Eufemismos: Cosmética verbal

Autor: Padre Eduardo Barrios, S.J.

 

 

            Lo que la cirugía plástica y el maquillaje logran sobre el rostro de las damas (y de ciertos caballeros), los eufemismos lo hacen en la comunicación oral y escrita: Embellecer la dura realidad.

          Siempre ha habido tendencia a dorar la píldora al hablar y escribir, pero en nuestros tiempos el hábito de no llamar las cosas por su nombre ha alcanzado elevadas cotas de artificio.

          Sin pretensiones de ser exhaustivos, pasemos revista a los eufemismos más comunes del momento.

          Algunos son muy dolorosos, pues disfrazan la inaceptable violencia.
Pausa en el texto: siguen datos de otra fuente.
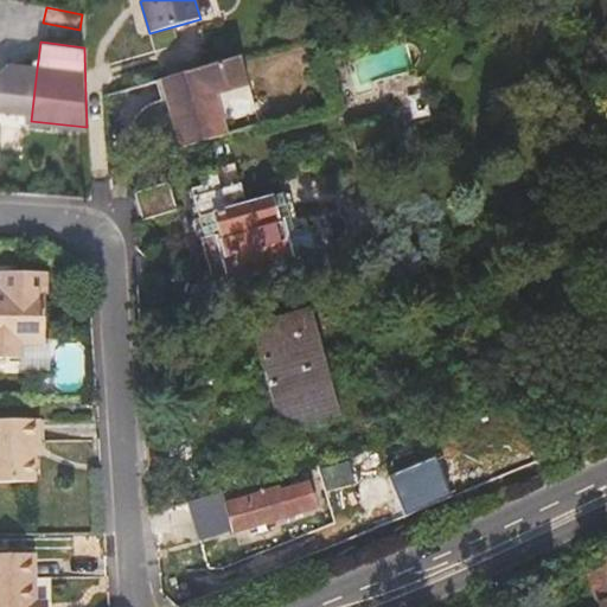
[(243,56),(237,57),(246,85),(251,84),(243,56)]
A las guerras le dicen “conflictos armados”. A los soldados destrozados y convertidos en cadáveres, se les designa como “bajas” o “caidos”; en inglés suena a simples fatalidades o casualidades (“fatalities”, “casualties”).
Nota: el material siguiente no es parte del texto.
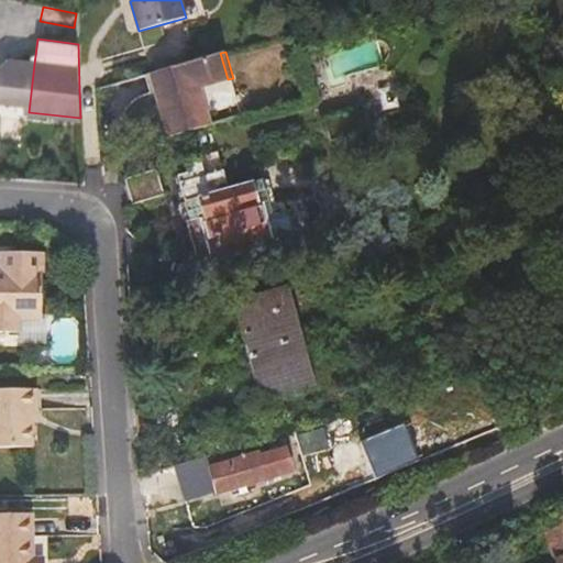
[(220,53),(153,74),(172,138),(214,124),(202,87),(228,79),(220,53)]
          Si un hambriento se lleva un pollo o unas frutas de patio ajeno, se le acusa de ladrón. Los que se apoderan de bienes en cantidades millonarias, pero visten de cuello y corbata, reciben mejor tratamiento. Se habla de fraudes, desfalcos, desvío de fondos. Si los sorprenden con las manos en la maza, los llamarán “sospechosos”, mientras el juez no falle en su contra.
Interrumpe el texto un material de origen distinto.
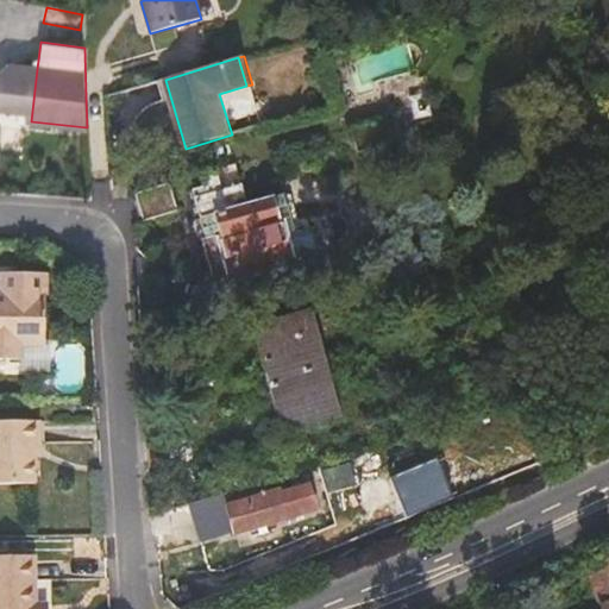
[(37,69),(7,64),(0,71),(0,76),(0,108),(26,112),(25,120),(31,121),(37,69)]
          Con frecuencia al dictador y tirano que esclaviza a todo un pueblo se le llamará “hombre fuerte” o quizás “autócrata”.

          Con la salud hay que andar con pie de plomo para no herir susceptibilidades. El canceroso no tiene cáncer, sino “algo malo”. Si está desahuciado se le llama “paciente terminal”. Al loco nunca jamás se le podrá llamar así, y los términos psiquiátricos, como neurasténico, paranoico, esquizofrénico, bipolar, maníacodepresivo y otros, tampoco suenan bien. Sólo se admite decir, “padece de los nervios”.

Al que suma muchos calendarios nunca se le llame “viejo”; simplemente pertenece a la tercera edad o edad ascendente o edad dorada. Y si el veterano chochea, de ningún modo se use el término senil o decrépito; para eso está el “mal de Alzheimer”. Si el doliente es un niño incurable, de ninguna manera se le debe colgar el sambenito de anormal, cuando se le puede llamar “excepcional” o “especial”. Y si el chiquillo simplemente es intranquilo o malcriadito, mejor decirle “hiperactivo”.

          También se busca prestigiar los trabajos con palabrejas escogidas, como si hubiese empleos deshonrosos. Los que limpian la ciudad ya no son barrenderos ni basureros, sino que trabajan en el manejo de desperdicios (“waste management”). “Policía” a secas sabe a poco; mejor enriquecerle la profesión como “agente que hace cumplir la ley” (“law enforcement officer”). A quien cocina bien dos o tres platicos hay que llamarlo “chef”, no simple cocinero. La que se defiende con el hilo y la aguja no es costurera, sino “modista”.

          Con la moralidad se extreman los afeites. A los novios que se pasan de raya, no se les mira como fornicadores ni concubinos; simplemente cohabitan, viven juntos o tienen relaciones prematrimoniales. Si al casado lo ven con otra, no se le puede designar a ella con términos como amante o querida, sino su acompañante. El casado ya no comete adulterio; tiene deslices y asunticos (en inglés “affairs”). Si a alguien le nace un hijo fuera del matrimonio, por nada del mundo llamarlo “bastardo”; es un hijo natural.

          Si una mujer embarazada asesina a su bebé nonato, mejor no calificar el crimen con la palabra “aborto”. Suena mejor “interrupción del embarazo”.

          Y así nos pasamos la vida enmascarando o disfrazando la realidad, como engañando a los demás o enganándonos a nosotros mismos.